Edición nš 8 Julio/Septiembre de 2009



El paseante solitario


porAna Alejandre
Hace tiempo que no le veo, encorvado y mirando a un punto indefinido entre sus zapatos y el pavimento, como si quisiera encontrar algo perdido o la señal que le indique el camino a seguir. No sé qué edad tendrá; pero debe de estar cercano a los ochenta años. Nunca nos dirigimos la palabra, sólo nos miramos con una atención creciente a medida que los meses transcurridos han ido convirtiéndonos, el uno para el otro, en una figura conocida, aunque en la ignorancia de nuestras identidades respectivas.

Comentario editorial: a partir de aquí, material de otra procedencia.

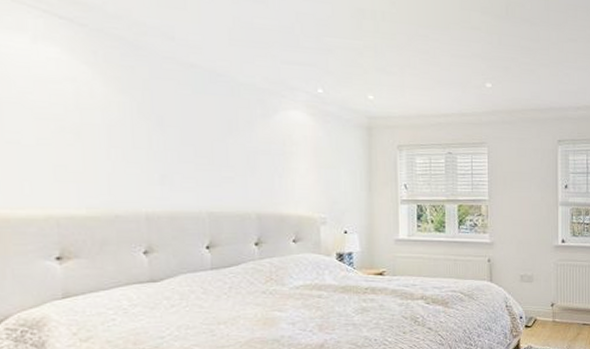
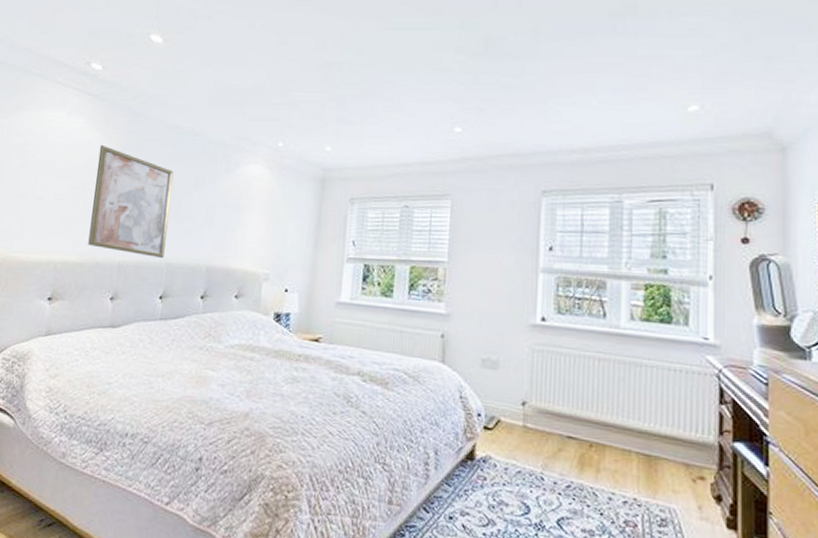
wall art: none [90,80,203,208] -> present [88,144,174,259]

Cuando nos cruzábamos en la acera, veía en sus ojos la mirada inquisitiva, pero amable, de quien reconoce en el otro a alguien cercano en una similitud sólo comprensible para los interesados, aunque en la distancia que marca siempre la ausencia de trato y la falta de intimidad. Sin embargo, en los últimas semanas, notaba en su mirada, cuando la alzaba unos segundos como si advirtiera mi presencia de forma instantánea, una muda señal de simpatía y de saludo implícito que yo le devolvía con una sonrisa involuntaria aunque sincera, a la que, a su vez, respondía con otra que se insinuaba levemente en sus labios, que desdecía su aspecto ausente y concentrado y su sempiterna soledad. Era un signo de reconocimiento implícito, como si ambos perteneciéramos a un mismo gremio de paseantes solitarios entre una multitud desconocida y ajena entre los que nos distinguíamos, por una inexplicable afinidad que nos unía y que ambos habíamos advertido. Muchas veces he pensado que era, simplemente, la simpatía nacida entre dos desconocidos de diferente edad que, a fuerza de la costumbre provocada por aquellos encuentros fortuitos, sienten una identificación en la que ambos se reconocen. Aunque también había algo más, como una nota sutil e imperceptible en la que flotaba la extraña sensación de que éramos dos seres iguales, a pesar de las diferencias personales, y esa similitud parecía estar basada en un aspecto que pasaba inadvertido para los demás posibles observadores; pero era algo que ambos comprendíamos en silencio y que nos unía en aquella sutil e indefinible simpatía. Muchas veces pensé que esa identificación era por el tipo de gustos o preferencias que demostrábamos a la hora de comprar la prensa en el quiosco de la esquina, del que éramos asiduos clientes, el cual nos abastecía de libros, periódicos y revistas y en los que predominaba siempre el mismo gusto o afición por la literatura; o, quizás, estaba basada esa espontánea afinidad que intuíamos en que ambos sentíamos el mismo amor hacia los animales que se materializaba en las caricias que el anciano le hacía a mi perra, única acompañante en aquellos paseos diarios, y que ella devolvía con múltiples lametones húmedos.

Esta mañana he preguntado al quiosquero si seguía viendo a aquel anciano, amigo desconocido para mí con el que nunca crucé una palabra, o si sabía algo de él. La respuesta me dejó helada y con un extraño nudo en la garganta, porque el quiosquero me comunicó, con voz grave y un ligero movimiento de cabeza en señal de pesar, que lo habían encontrado muerto en el piso donde vivía solo desde que enviudó, años atrás, porque los vecinos avisaron de que hacían muchos días que no lo veían y notaban un extraño olor que salía a través su puerta, a la que tuvieron que tirar abajo los servicios de asistencia.
No he querido volver por esa zona habitual en mis paseos, porque el recuerdo de aquel anciano, solitario y extrañamente próximo en la lejanía del desconocimiento mutuo, aún planea sobre aquellas calles que han perdido para mí todo el encanto que le conceden las múltiples acacias que bordean sus aceras. Su ausencia ha dejado un hueco que me es imposible llenar con otros alicientes, porque su recuerdo me golpea el ánimo al pensar en la absoluta soledad en la que vivió y murió aquel desconocido al que me unía un inexplicable afecto, rodeado de gente extraña en la que sólo encontraba la muda señal de complicidad, al cruzarse por una acera cualquiera, en la sonrisa de una desconocida que, en esos escasos segundos, le transmitía la calidez y el afecto que le eran negados desde hacía muchos años.

Pensó en aquella estrofa de un famoso poema que dice: “qué solos se quedan los muertos”, aunque en el caso de ese anciano desconocido pero tan extrañamente próximo, esa soledad la había acompañado hasta la tumba como testigo fiel de que la soledad no empieza sino acaba, precisamente, en la tumba, en la que la muerte pone el punto y final a una vida desdichada.